Functional issues are defects preventing completion of vital user journeys. They lead to baskets being abandoned and customers being stuck in loops or thrown off websites altogether.

Inappropriate redirects, 404 pages, incorrect filter results and checkout issues can all seriously damage revenues and reputations. Functional testing identifies these kinds of issues using non-disruptive methods and then orders them according to severity using impact analytics.

Depending on the project and client requirements, lesser issues might be classified as suggestions, escalating to those flagged as affecting conversion if they block the user from continuing their journey.

Testers work at scale on a range of real world devices and browsers. They can quickly uncover where certain specific browser, device or operating system issues are present, and they can replicate real human behaviour much more effectively than automation solutions.

Non-functional testing

This is where testing by real people excels. Non-functional testing includes the usability, performance and exploratory testing that brings profound customer insight to brands.

“A website that isn’t easy to use or understand… can result in lost sales, squandered internal resources and damaged brand reputation — costs that are too high for companies to absorb.”
Gartner

Usability testing

Website usability testing typically covers how easy it is to navigate the site, the efficiency of performing desired actions, the number of errors the customer makes in pursuing those actions, the level of satisfaction and how memorable, in a good way, the experience is.

Usability testing will flag up illogical, confusing or unclear parts of the customer journey, and pick up on reactions to colour and other design choices for future optimisation.

Professional testing companies should offer real-world testers matching your target demographic. Testing feedback then reflects the behaviours and opinions of the people who matter most to your bottom line.

Conducted at scale, on relevant device and browser combinations, testing should be able to quickly script and mobilise the right-sized test group (from the appropriate demographic) to uncover the shifting and specific UX problems that are impeding revenue growth.

Iterative usability testing is central to assessing the impact of changing designs and customer journeys of ever-evolving feature-rich ecommerce sites. The insights delivered help you make the right changes where they matter most.

For example, research by the Baymard Institute, an independent web UX research institute, shows brands can increase conversion rates by over 35% solely through better checkout design.

Localisation testing

As brands become more focused on international opportunities, it’s vital to have devices on the ground and real people with local knowledge spotting conversion issues, such as:

  • Different payment solutions prevail in different territories – common problems with integration need to be identified and remedied
  • Translated content must be clear and culturally aware – translations rendered on local sites must not distort boxes, stretching them or making them unreadable
  • Inappropriate, insensitive or offensive content carried over from other sources must be identified as a priority

Localisation testing will be continuous as the speed of new releases of functionality increases and local conditions change.

Performance testing

Retail red letter days such as the cyber weekend, as well as unexpected news events and trends emerging overnight, can drive unpredictable spikes in traffic to your website.
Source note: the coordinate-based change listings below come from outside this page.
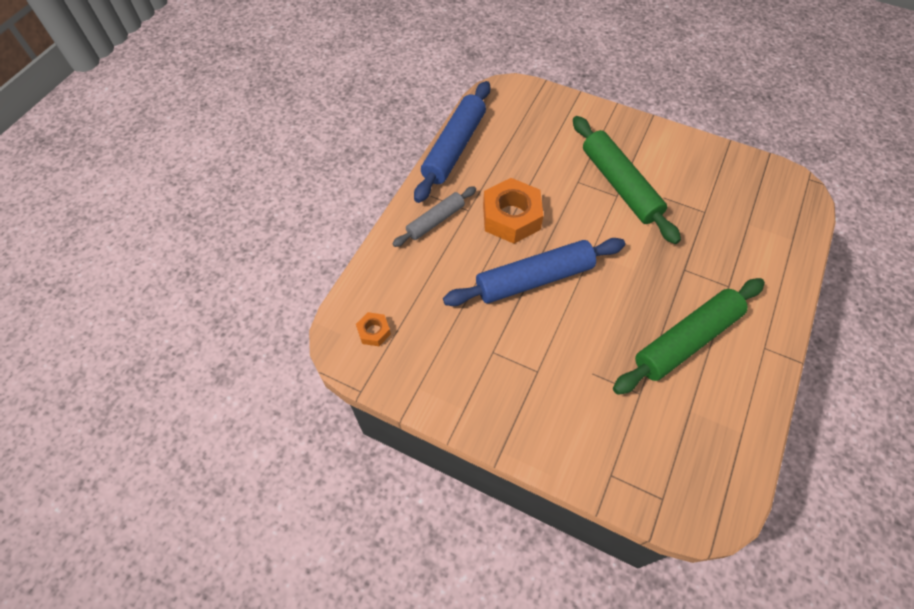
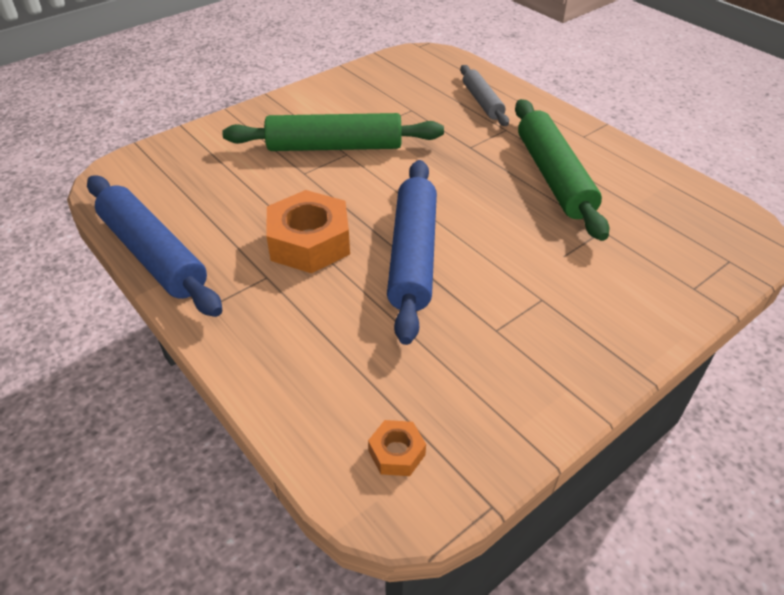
camera: 65 degrees left, 15 degrees down
grey rolling pin [393,186,476,247] -> grey rolling pin moved to [460,65,509,126]

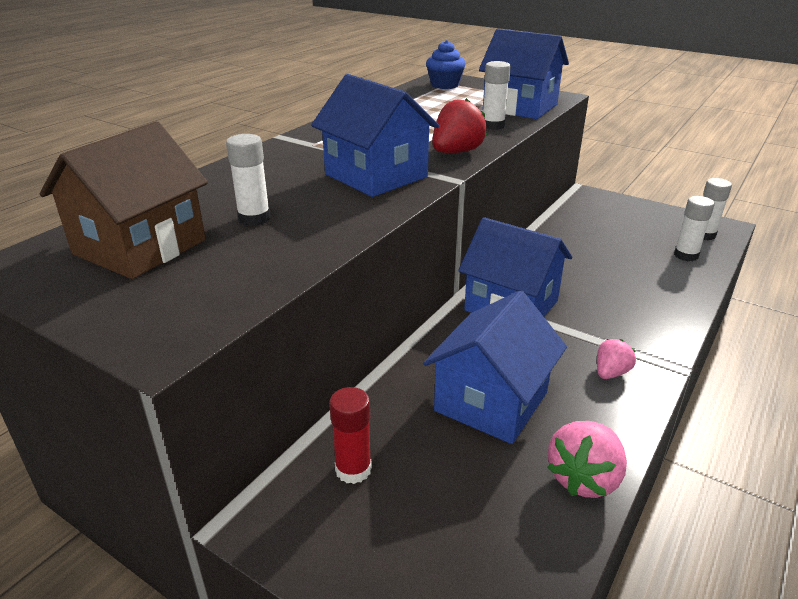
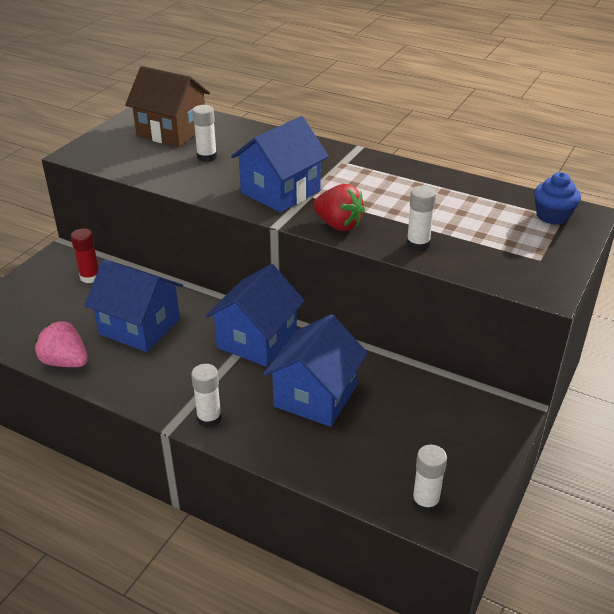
camera: 85 degrees right, 5 degrees up
blue house [479,29,569,119] -> blue house moved to [263,314,368,427]
pink strawberry [597,339,636,379] -> none
white glue stick [674,196,715,261] -> white glue stick moved to [191,364,222,428]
Human performance testing can concentrate on specific areas to ensure a site can cope with high levels of concurrent traffic with ease. A mass test on the payment section of a site can mimic the effect of a flash sale or other rush to your website, as the effect of multiple and simultaneous real-world payment attempts are noted.

Effective stress testing like this should also let you isolate variables in order to determine the ability of your site to cope with particular events:

  • Isolating all traffic to one particular geographic region
  • Isolating performance across multiple browsers, platforms and devices
  • Isolating the speed of image loading on specific devices and browsers

Exploratory testing

Exploratory testing gives qualified, professional testers the freedom to apply their creativity, product awareness and industry knowledge to uncover defects and possible usability issues.

In scripted testing, test cases are designed first, followed by test execution. In contrast, exploratory testing is a simultaneous process of test design and test execution. It allows teams to replicate real-world behaviour and decision-making beyond a script, to take a thought wherever it leads them and help developers identify areas of weakness.

Exploratory testing creates a constant feedback loop between testers and developers. It requires a high level of skill and is a vital component of agile development.

Finding a professional testing partner who can deliver the full range of functional and non-functional testing in scripted and exploratory contexts can be key to unlocking the full commercial potential of your site.

Accessibility testing

Colour contrast, screen reader capability, keyboard navigation, call-to-action identification and captions are all outlined in the Web Content Accessibility Guidelines (WCAG 2.1) guidelines, providing a single shared standard for web content accessibility.

An accessibility audit demonstrates your commitment to continuous improvement in this area, while professional testing by experienced specialists supports your compliance with the legislation around accessibility while improving the experience of all users.

Ideally, an early-stage review gives you a firm foundation for future web and app development, but it’s never too late to take action on accessibility, as a mid-life check or ahead of a significant release.

In conclusion…

Digital experiences are the new battleground. A feature-rich, constantly refreshed website creates a buzz, generating new opportunities for marketing engagement. Incremental changes, better informed A/B testing and increased personalisation make a huge difference to the bottom line.

With continual development potentially degrading performance, it’s more important than ever to keep on top of testing, to ensure quality keeps pace with the velocity of delivery and deployment and to prevent well-intended updates and changes decimating revenues.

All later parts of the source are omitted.